Items listed in a dataset
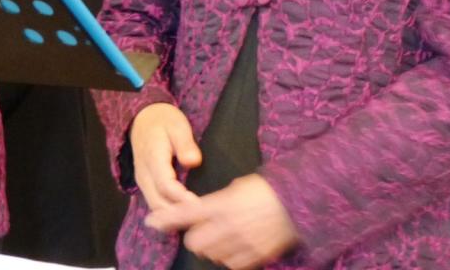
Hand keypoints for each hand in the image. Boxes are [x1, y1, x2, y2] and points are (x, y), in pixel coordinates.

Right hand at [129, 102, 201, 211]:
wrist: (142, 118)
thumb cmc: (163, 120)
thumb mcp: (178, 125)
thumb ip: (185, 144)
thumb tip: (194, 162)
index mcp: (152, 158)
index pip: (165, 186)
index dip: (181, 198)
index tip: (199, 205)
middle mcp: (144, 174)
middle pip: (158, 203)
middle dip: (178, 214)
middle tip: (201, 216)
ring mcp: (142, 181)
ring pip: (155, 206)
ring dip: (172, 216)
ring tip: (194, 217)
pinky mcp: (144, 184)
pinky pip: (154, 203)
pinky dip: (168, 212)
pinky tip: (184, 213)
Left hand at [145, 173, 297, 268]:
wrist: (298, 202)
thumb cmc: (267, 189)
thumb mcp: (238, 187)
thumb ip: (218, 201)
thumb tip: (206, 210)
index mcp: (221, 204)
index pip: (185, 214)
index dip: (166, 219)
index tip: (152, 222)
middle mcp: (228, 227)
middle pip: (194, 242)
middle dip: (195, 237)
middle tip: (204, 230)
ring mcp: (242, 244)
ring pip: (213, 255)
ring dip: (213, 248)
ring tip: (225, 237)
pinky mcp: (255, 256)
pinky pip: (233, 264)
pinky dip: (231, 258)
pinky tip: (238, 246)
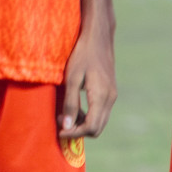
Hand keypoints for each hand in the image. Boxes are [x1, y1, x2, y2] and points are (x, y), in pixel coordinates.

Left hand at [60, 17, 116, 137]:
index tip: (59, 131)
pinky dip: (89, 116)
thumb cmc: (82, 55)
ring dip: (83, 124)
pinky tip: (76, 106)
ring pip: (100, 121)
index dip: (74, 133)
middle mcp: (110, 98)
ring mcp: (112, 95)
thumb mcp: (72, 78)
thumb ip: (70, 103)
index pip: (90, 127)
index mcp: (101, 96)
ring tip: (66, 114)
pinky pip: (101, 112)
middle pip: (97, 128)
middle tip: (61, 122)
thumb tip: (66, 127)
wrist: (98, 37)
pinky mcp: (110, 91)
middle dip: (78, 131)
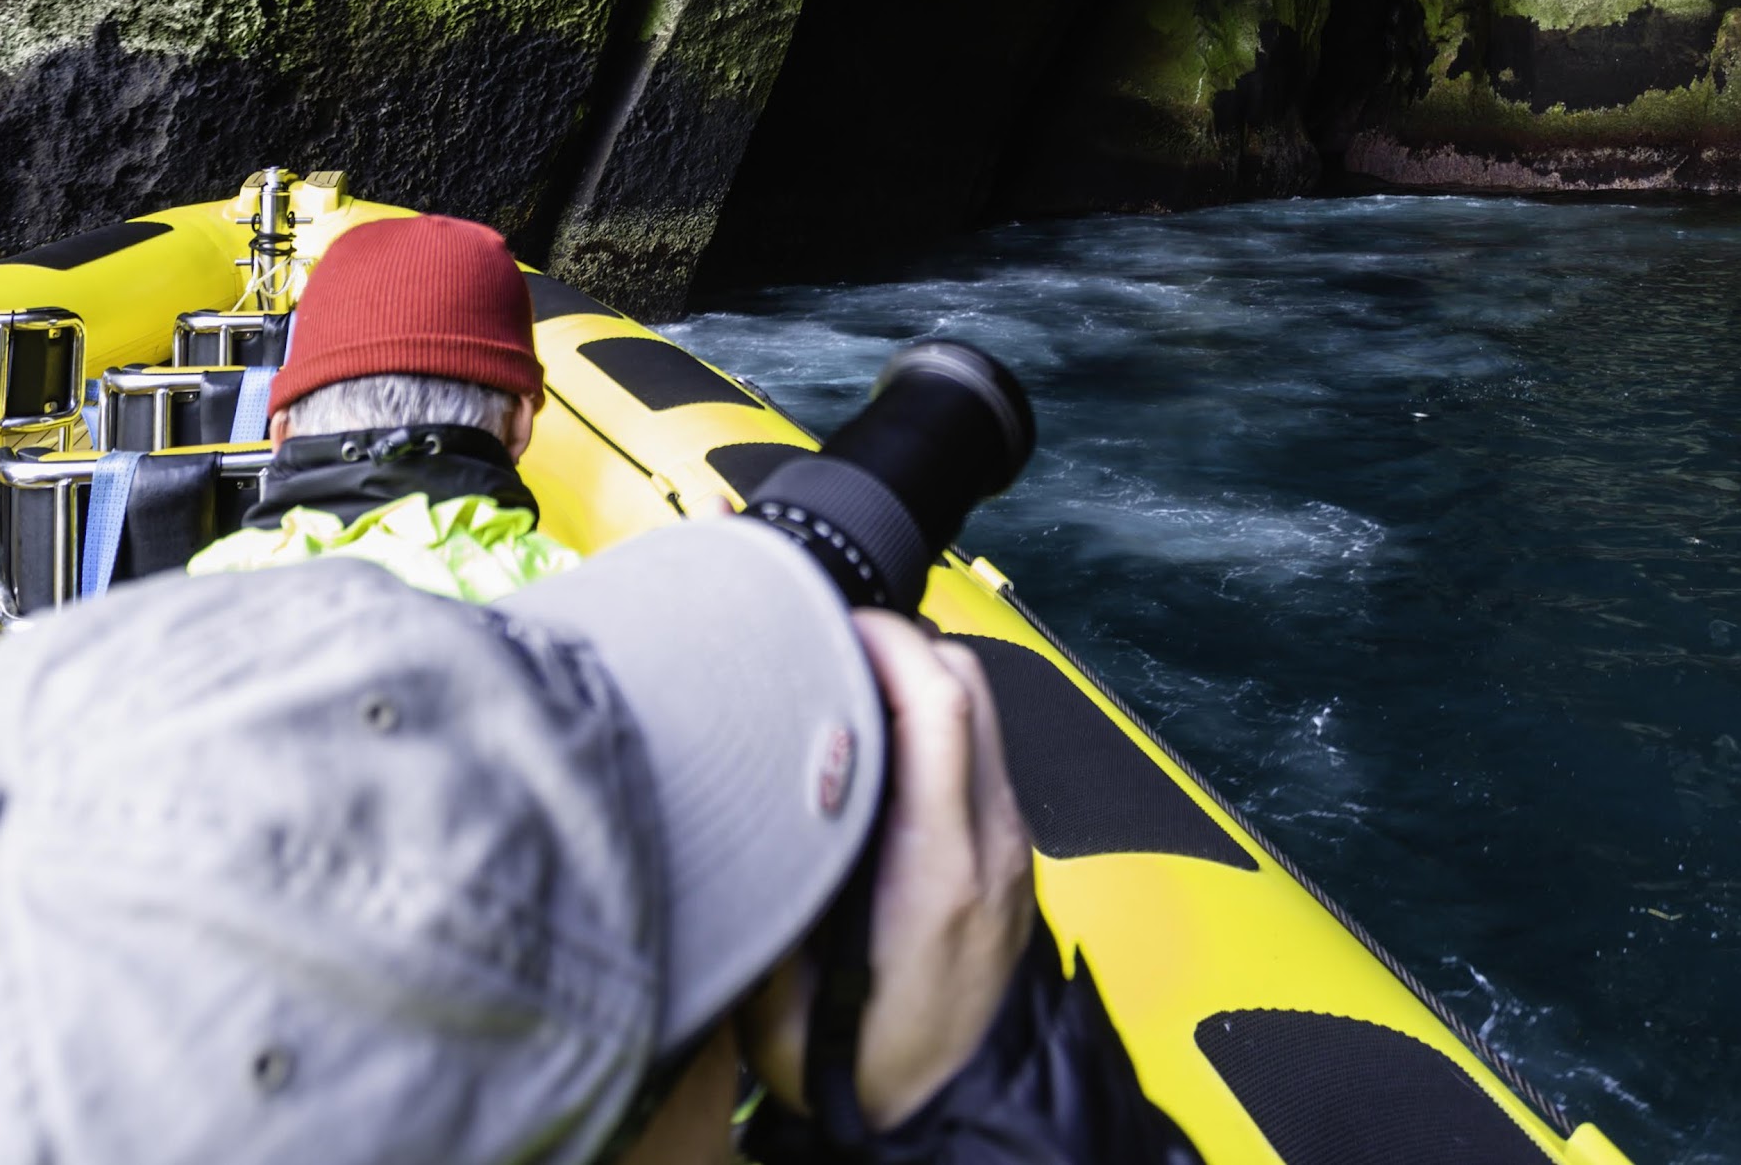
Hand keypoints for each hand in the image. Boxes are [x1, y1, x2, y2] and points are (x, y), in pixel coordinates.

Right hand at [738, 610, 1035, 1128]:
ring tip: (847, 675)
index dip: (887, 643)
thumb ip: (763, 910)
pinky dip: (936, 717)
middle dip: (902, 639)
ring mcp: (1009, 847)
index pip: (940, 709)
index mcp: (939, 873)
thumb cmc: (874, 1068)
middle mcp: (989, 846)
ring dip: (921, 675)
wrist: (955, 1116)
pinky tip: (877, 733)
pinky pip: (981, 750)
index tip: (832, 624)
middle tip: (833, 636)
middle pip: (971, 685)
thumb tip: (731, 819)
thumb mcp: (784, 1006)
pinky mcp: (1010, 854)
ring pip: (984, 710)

WORK TO COMPLETE
Without copying the pictures, transcribe the entries exactly.

REPLY TO THE TASK
Hand keypoints for each hand in the image. Boxes are [x1, y1, x2, y2] and points are (x, y), in pixel coordinates.

Right hand at [129, 102, 201, 211]:
wrist: (142, 118)
thumb cmc: (163, 120)
thumb mcp: (178, 125)
thumb ip: (185, 144)
thumb tip: (194, 162)
index mcp: (152, 158)
index pip: (165, 186)
index dip: (181, 198)
index tip: (199, 205)
middle mcp: (144, 174)
middle pip: (158, 203)
middle dip: (178, 214)
middle tip: (201, 216)
ring mcp: (142, 181)
ring pip: (155, 206)
ring dip: (172, 216)
ring tip: (194, 217)
pinky mcp: (144, 184)
pinky pip: (154, 203)
pinky dip: (168, 212)
pinky tip: (184, 213)
Left hand at [145, 173, 297, 268]:
wrist: (298, 202)
thumb cmc: (267, 189)
thumb mcp: (238, 187)
thumb ip: (218, 201)
thumb tip: (206, 210)
index mcp: (221, 204)
index pip: (185, 214)
index dip: (166, 219)
index tip: (152, 222)
middle mcp: (228, 227)
middle pip: (194, 242)
middle dip: (195, 237)
middle tip: (204, 230)
ring mcp: (242, 244)
ring pip: (213, 255)
ring dip: (213, 248)
ring tip: (225, 237)
pinky mcp: (255, 256)
pinky pip: (233, 264)
pinky dip: (231, 258)
pinky tip: (238, 246)
Hand keypoints for each hand in the image. Boxes are [x1, y1, x2, y2] and points are (x, y), in pixel coordinates.

Left hand at [60, 17, 116, 137]:
index tip: (59, 131)
pinky dip: (89, 116)
thumb cmc: (82, 55)
ring dip: (83, 124)
pinky tip: (76, 106)
ring pip: (100, 121)
index dip: (74, 133)
middle mcp: (110, 98)
ring mcp: (112, 95)
thumb mcp: (72, 78)
thumb ip: (70, 103)
index pip: (90, 127)
index mcp: (101, 96)
ring tip: (66, 114)
pinky pip: (101, 112)
middle pip: (97, 128)
middle tip: (61, 122)
thumb tip: (66, 127)
wrist: (98, 37)
pinky mcp: (110, 91)
middle dip: (78, 131)
Hand keypoints for each hand in the image. Boxes are [x1, y1, x2, y2] and points are (x, y), in pixel coordinates.

Right hand at [738, 610, 1035, 1128]:
ring tip: (847, 675)
index dip: (887, 643)
thumb ip: (763, 910)
pinky dip: (936, 717)
middle dip: (902, 639)
ring mcp: (1009, 847)
index pip: (940, 709)
index mcp: (939, 873)
thumb cmc: (874, 1068)
middle mcp: (989, 846)
ring dip: (921, 675)
wrist: (955, 1116)
pinky tip: (877, 733)
pinky pip: (981, 750)
index tip: (832, 624)
middle tip: (833, 636)
middle pip: (971, 685)
thumb tip: (731, 819)
thumb mcp: (784, 1006)
pinky mcp: (1010, 854)
ring pip: (984, 710)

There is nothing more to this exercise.